As for the student teacher aspect of it, that is an illusion. Teachers are important, but if they are honest, they will tell you that they are still learning and growing and sometimes just as stupified as the student is as to why things are the way they are. Why does God allow the raping and maming and abuse of women and children all over the world to continue? Why does the axe murderer get away with it while the Saint in the corner helping the needy get run over by the drunk driver? Because God sees all of life as action and reaction. Up,down, sideways, left, right. Hard, fast, slow. It’s all neutral in His eyes. There is no good way, bad way, right way, or wrong way The only thing God really cares about in my opinion, is keeping life in balance. If you are in His way when something needs to be done, then you will go down. College degree, wife and kids, lots of money, no money, good person, bad person, whatever. When it’s time for God to respond the needs of the world as a whole hopefully we have made a will or said goodbye to the ones that we love because make no mistake about it, our live’s will be spared not by the grace of God but by the sheer dumb luck of how life is sometimes. The next time, we might not be so lucky. So pray, and be thankful and let go of whatever fight you need to engage in because in the end, it doesn’t matter. It doesn’t matter one little bit on the grand scheme of thingS. It’s our resistance to what is that causes our suffering. Resisting what cannot be changed is foolish. Freedom comes from the acceptance of what is. As a buddhist, nothing should be more imortant than accepting what cannot be changed, ever, no matter how hard we try to control to make it so. Isn’t that why we meditate, to help us accept what is? That’s why I do it. With any luck, I will be able to do it again, and again, and again, until I go beyond caring much about anything other than finding the time to sit back down again.

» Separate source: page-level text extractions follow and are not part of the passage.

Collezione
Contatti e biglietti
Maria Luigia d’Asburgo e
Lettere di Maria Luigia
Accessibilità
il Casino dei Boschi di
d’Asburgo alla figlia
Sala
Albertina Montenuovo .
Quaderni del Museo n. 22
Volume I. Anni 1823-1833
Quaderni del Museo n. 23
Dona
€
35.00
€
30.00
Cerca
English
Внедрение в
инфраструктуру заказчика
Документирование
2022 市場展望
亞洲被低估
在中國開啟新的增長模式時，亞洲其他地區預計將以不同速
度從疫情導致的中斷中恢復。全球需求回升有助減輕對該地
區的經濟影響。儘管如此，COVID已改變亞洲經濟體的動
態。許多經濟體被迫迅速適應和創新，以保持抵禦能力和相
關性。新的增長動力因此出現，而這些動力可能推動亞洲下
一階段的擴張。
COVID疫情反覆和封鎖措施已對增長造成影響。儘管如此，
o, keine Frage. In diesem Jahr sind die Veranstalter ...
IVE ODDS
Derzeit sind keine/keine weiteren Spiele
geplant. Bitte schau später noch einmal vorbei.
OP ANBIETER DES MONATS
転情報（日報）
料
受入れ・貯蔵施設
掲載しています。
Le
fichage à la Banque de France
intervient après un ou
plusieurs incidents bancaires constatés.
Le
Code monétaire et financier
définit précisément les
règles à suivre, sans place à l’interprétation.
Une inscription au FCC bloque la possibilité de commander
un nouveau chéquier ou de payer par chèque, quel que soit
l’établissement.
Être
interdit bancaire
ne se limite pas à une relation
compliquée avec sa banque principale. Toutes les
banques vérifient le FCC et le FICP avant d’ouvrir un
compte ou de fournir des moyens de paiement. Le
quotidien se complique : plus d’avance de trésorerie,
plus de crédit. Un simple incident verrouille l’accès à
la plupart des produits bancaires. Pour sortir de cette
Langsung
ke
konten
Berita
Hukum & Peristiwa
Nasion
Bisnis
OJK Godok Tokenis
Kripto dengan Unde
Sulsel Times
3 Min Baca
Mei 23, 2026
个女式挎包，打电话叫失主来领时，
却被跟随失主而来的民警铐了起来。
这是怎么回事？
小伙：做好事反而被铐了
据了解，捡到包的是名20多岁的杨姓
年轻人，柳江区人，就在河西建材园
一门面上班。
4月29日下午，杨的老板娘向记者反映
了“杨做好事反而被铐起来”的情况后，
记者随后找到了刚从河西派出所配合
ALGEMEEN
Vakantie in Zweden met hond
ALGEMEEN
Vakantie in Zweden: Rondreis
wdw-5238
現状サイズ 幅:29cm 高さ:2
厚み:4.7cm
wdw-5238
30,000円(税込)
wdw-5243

adam sounds like a christian trying to convience some one he knows all about the Dhamma, not to be confrontational but When has “god” ever fit into the picture in buddhism the Buddha taught that these things should be put aside for they cant be known and are irrevilant to the path. I learned from a good professor to keep it simple stupid; the Buddha taught many things but we must keep with the simple basics: the four noble truths, 8 fold path, the precepts,etc, etc. Traditions hold a valuable place in Buddhism, going for refuge is not taken lightly, its a commitment. The precepts, staying with the breath, chanting, bowing all help us keep humility, and to stay focused on the dhamma. I agree there are those who care only about the the ritualistic practices, making merit and so on, the key is to balance the two remembering whats important in all of it, true this sounds so beginner basic but thats what we should all come back to at times dont you think.
Leah, sorry I didn’t notice this string earlier but without judging ol’ Adam directly, I myself have found that there are people from faith-based belief systems that lurk around Buddhist blogs employing various tactics to lead, cajole, or deceive us pagans into their ‘true religions.’ The ones I find especially tricky are the ones who insert ridiculous ‘facts’ about the Dharma- you never know if they are wrong, deliberate, or a true reflection of some off-the-wall but still sincerely Buddhist sanga out there. Good catch and may we all maintain eternal vigilance, etc!